The 22nd edition of the French Film Festival will take place from March 20 – 31, 2025 with screenings at cinematheques throughout the country in Tel Aviv, Haifa, Jerusalem, Herzliya, Holon, Rosh Pina, Sderot, Dimona and the Annis Center in Yafo. The festival is the initiative of Eden Cinema Ltd. and its CEO, Carolyn Boneh, in collaboration with the Institut Francais, and with the support of Unifrance. Boneh, in collaboration with Guillaume Mainguet, the attaché for cinema and audiovisual affairs at the Institut Francais in Tel Aviv have curated a diverse program of films, culled from the best of current French cinema. Screening dates and times may be found on the cinematheque websites.
The festival’s opening film will be En Fanfare (The Marching Band), directed by Emmanuel Courcol. The film stars Benjamin Lavernhe as Thibaut, a renowned orchestra conductor who learns that he has leukemia. In the search for a bone marrow donor, a DNA test reveals that he was adopted, and has a biological brother, Jimmy. Jimmy (Pierre Lottin) has grown up in an environment and social class very different from that of Thibaut and works in a factory. However, it appears that the two brothers share a common interest in music, as Jimmy plays the trombone in a local marching band. When the band loses its conductor, Thibaut takes on the role, and the brothers have a chance to get to know one another.
The festival presents a bountiful harvest of French films annually to Israeli audiences. This year’s program offers a range of films, from drama to comedy, focusing on family, relationships, social issues, adolescence and old age.

Closing the festival will be Le Roman de Jim (Jim’s Story), directed by Arnaud Larrieu and Jean-Marie Larrieu. Based on the eponymous novel by Pierric Bailey, Jim’s story begins before he was born. His mother Florence (Laetitia Dosch), six months pregnant from her relationship with a married man, runs into a former co-worker Aymeric (Karim Leklou). The two connect, and decide to become a family, raising Jim together – an idyll that is dramatically interrupted when Jim’s biological father reappears.

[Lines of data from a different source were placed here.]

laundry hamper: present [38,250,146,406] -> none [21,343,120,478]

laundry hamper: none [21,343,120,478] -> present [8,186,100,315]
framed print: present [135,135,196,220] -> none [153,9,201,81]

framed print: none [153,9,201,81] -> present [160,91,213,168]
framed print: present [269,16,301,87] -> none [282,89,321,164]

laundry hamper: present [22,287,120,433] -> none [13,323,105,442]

Relationships are at the heart of La Prisonniere de Bordeaux (Visiting Hours), directed by Patricia Mazuy. Isabelle Huppert and Hafsia Herzi (The Rapture – Le Ravissement), two strong actors, anchor this film, portraying two very different women trapped by a similar predicament – their partners are currently incarcerated. Alma (Huppert), a former dancer, is the wife of a wealthy, philandering surgeon, who wanders lonely and aimlessly through the rooms of her enormous, luxurious home, between visits to her indifferent husband. On one such visit, Alma observes Mina (Herzi), who, on encountering a bureaucratic block, resorts to wily tactics to try to get in to see her husband. Amused, or perhaps just bored, Alma reaches out to Mina, and the two form a friendship of sorts.

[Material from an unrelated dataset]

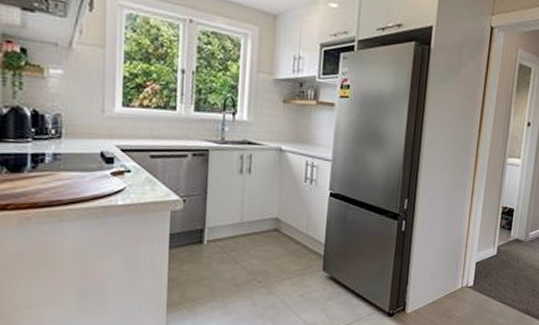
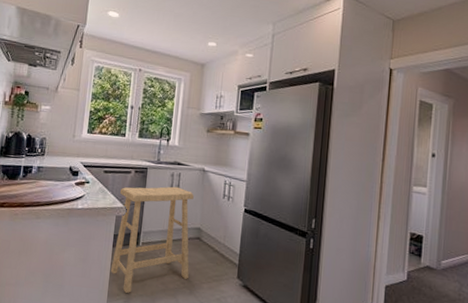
stool: none [168,171,269,302] -> present [110,186,194,294]

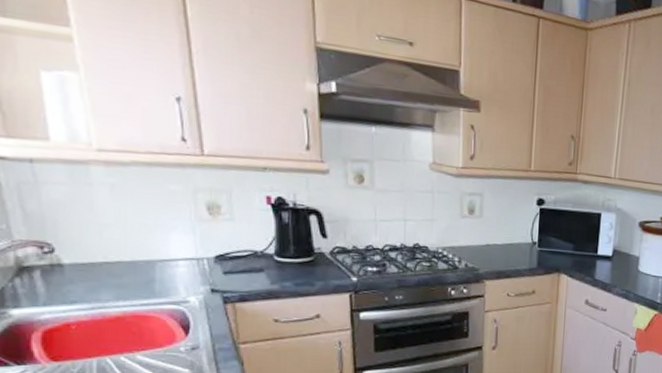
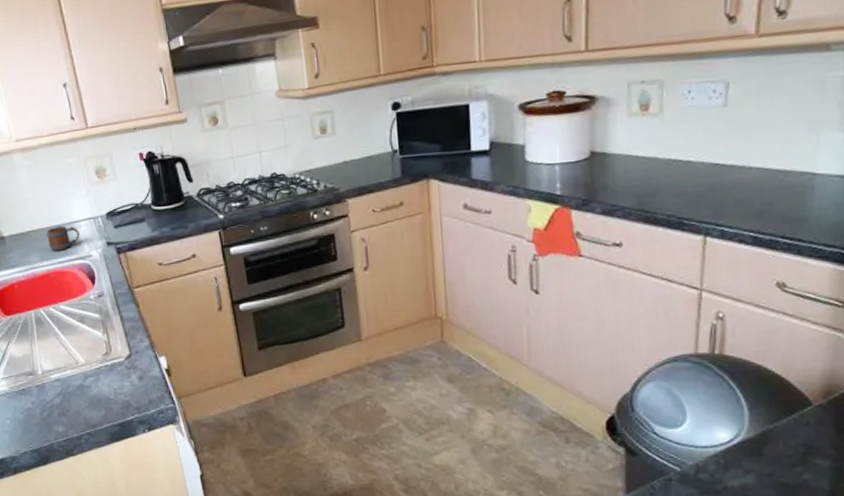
mug: none [128,262,176,291] -> present [46,226,80,251]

Laetitia Dosch, who portrays Florence in the festival’s closing film, Le Roman de Jim, makes her directorial debut in Le Procès du Chien (Dog on Trial). Dosch, who co-wrote the screenplay with Anne-Sophie Bailly, stars as Avril Lucciani, an idealistic lawyer who takes on the most hopeless of cases. On the verge of being fired – because she always loses in court – she finds she can’t say no to defending Cosmos (Kodi), a dog who has bitten several people, disfiguring one woman’s face. If the court rules against the dog’s owner, Dariuch Michovski (François Damiens), then not only will he have to pay a hefty fine, the dog, Cosmos, will be put down. Taking on the case, Avril argues for trying Cosmos as an individual – which makes this a very amusing film, yet also raises the issue of how we humans treat our fellow canine creatures.
The full program of films may be found on the cinematheques websites.